East St. Paul began as a farming community when settlers arrived and bought up long narrow plots of land extending two miles east from the Red River.  Land was cleared by horse and plough, and homesteads were established by such families as the Irvin’s, the Mowat’s, the Pritchard’s, the Bird’s, the Isbister’s and the McBeth’s, to name just a few.  There are reports of a feed mill being located near Hoddinott and Birds Hill Roads in 1883, to which grain was brought by farmers to be ground into flour or feed.  Sugar beets were one of the early crops, grown by the Waugh family as far back as 1912. 

The book Heritage II: A History of East St. Paul, identifies James Reid as the first market gardener in the area.  Reid arrived with his wife in 1912 to live on Rebeck Road.  He was one of many market gardeners who sold produce at vegetable stands on Henderson Highway and at farmers markets in Winnipeg for generations.  While these stands can still be found during the harvest months, there are fewer of them as farmland is subdivided and grocery stores become omnipresent and convenient.  

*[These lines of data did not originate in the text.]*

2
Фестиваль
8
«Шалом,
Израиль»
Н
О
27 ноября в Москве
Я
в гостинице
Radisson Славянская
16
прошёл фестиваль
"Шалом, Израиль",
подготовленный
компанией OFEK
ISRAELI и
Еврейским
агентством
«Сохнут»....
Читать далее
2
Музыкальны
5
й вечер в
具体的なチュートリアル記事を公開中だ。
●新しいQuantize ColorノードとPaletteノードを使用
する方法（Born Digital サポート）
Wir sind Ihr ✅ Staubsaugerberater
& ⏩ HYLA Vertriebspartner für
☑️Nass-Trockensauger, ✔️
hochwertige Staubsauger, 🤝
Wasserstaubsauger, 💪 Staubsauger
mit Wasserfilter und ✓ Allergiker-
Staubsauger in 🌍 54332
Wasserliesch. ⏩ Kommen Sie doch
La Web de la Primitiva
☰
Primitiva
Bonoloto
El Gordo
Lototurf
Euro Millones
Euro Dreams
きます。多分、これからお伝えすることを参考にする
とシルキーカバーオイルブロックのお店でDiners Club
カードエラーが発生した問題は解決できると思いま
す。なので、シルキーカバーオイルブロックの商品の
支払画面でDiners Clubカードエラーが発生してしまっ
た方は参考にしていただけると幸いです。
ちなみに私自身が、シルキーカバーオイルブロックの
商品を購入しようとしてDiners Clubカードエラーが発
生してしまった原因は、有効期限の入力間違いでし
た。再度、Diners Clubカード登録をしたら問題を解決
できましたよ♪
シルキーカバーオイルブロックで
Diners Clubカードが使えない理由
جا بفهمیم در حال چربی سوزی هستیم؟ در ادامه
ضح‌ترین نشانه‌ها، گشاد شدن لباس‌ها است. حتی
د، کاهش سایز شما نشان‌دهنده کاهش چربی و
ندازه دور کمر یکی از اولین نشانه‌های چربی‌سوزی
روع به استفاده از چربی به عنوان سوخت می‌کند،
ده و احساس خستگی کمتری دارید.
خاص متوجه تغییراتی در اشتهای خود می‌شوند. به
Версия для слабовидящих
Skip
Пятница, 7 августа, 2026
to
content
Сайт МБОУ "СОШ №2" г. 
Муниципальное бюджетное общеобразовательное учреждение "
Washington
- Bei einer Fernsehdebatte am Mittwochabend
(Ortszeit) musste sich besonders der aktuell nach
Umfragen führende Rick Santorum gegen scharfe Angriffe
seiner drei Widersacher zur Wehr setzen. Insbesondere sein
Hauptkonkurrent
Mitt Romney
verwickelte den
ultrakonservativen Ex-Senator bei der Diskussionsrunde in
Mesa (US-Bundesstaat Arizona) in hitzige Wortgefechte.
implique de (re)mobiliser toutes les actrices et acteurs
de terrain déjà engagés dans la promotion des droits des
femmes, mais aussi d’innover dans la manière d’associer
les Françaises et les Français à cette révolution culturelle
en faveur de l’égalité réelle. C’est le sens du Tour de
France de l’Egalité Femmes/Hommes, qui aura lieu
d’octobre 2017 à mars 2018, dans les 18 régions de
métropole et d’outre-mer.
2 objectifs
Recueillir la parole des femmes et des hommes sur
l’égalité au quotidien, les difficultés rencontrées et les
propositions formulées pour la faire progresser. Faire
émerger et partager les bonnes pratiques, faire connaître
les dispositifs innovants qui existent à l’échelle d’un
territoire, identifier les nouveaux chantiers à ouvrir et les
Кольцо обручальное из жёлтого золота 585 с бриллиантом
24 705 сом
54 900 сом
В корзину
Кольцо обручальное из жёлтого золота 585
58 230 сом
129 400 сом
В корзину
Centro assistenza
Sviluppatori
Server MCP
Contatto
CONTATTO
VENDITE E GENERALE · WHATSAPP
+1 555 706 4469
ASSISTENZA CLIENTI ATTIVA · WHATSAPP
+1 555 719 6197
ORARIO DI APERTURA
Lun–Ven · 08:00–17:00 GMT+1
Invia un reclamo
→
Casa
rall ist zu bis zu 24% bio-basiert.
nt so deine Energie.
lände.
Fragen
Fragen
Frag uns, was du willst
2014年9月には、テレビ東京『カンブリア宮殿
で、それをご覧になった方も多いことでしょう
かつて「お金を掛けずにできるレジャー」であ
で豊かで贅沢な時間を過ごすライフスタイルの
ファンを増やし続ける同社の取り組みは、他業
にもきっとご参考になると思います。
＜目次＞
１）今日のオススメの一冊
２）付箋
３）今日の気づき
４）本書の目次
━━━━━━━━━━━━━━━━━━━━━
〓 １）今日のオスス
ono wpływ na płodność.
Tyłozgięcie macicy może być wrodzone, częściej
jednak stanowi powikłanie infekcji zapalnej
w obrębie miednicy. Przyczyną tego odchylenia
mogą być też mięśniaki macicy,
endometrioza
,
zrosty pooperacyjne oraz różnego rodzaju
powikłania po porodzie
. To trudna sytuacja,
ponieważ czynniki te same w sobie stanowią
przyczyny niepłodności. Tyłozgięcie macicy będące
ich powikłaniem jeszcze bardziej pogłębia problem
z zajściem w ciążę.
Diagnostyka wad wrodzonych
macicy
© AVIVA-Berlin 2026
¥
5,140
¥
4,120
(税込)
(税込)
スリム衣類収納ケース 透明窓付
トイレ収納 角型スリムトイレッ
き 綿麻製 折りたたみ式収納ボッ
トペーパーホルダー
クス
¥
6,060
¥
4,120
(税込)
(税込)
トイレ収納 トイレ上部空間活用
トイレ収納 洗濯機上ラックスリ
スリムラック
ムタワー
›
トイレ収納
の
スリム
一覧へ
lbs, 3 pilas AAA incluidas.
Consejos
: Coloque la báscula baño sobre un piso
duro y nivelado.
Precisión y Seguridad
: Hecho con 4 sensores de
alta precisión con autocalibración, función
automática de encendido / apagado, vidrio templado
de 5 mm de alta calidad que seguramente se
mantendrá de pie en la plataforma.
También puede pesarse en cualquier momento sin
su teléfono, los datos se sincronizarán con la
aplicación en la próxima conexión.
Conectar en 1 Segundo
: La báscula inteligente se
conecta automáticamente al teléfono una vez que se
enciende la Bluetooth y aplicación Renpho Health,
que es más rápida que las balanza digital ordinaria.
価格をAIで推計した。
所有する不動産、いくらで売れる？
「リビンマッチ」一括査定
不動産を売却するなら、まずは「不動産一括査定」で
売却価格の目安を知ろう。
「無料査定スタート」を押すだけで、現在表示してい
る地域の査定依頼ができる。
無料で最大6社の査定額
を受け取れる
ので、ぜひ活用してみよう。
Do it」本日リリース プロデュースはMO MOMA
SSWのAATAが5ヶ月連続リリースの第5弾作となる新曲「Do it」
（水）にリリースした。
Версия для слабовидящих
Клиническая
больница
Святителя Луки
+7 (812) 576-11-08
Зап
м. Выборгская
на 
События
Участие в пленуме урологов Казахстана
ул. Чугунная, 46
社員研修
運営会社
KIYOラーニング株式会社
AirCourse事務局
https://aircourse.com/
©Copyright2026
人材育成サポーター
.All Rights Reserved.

One of the few and the largest market garden in the municipality still in business on a full time basis is Hnatiuk Market Gardens.  It is owned by Martin and Raymond Hnatiuk, members of a third generation family of market gardeners.  Located on Mowat Road, the Hnatiuk’s grow about 40 varieties of vegetables including corn, cucumbers, garlic, cabbage, peas and beans.   

By his count, Stan Buksak was a market gardener for nearly seven decades.  His parents ensured he got started early – just a few years after his birth in 1936 – and he quickly learned the tricks of the trade.  He recalled years of picking, bunching and packing vegetables alongside his brothers and sister.  Their parents used a team of horses to ferry the produce down the mud and gravel roads to the market at Stella Avenue and Main Street in Winnipeg.  In 1965, Stan married Marianne and they made their home in the north end of East St. Paul where they farmed 60 acres.  Pumpkins were their main crop, and when they hosted field trips of schoolchildren from Winnipeg each year, they sent each child home with a pumpkin of their own.  Stan retired from full-time market gardening in 1996, but he and Marianne kept a garden for their own use and to give away produce to family and friends.  Sadly, Stan passed away on May 1, 2017.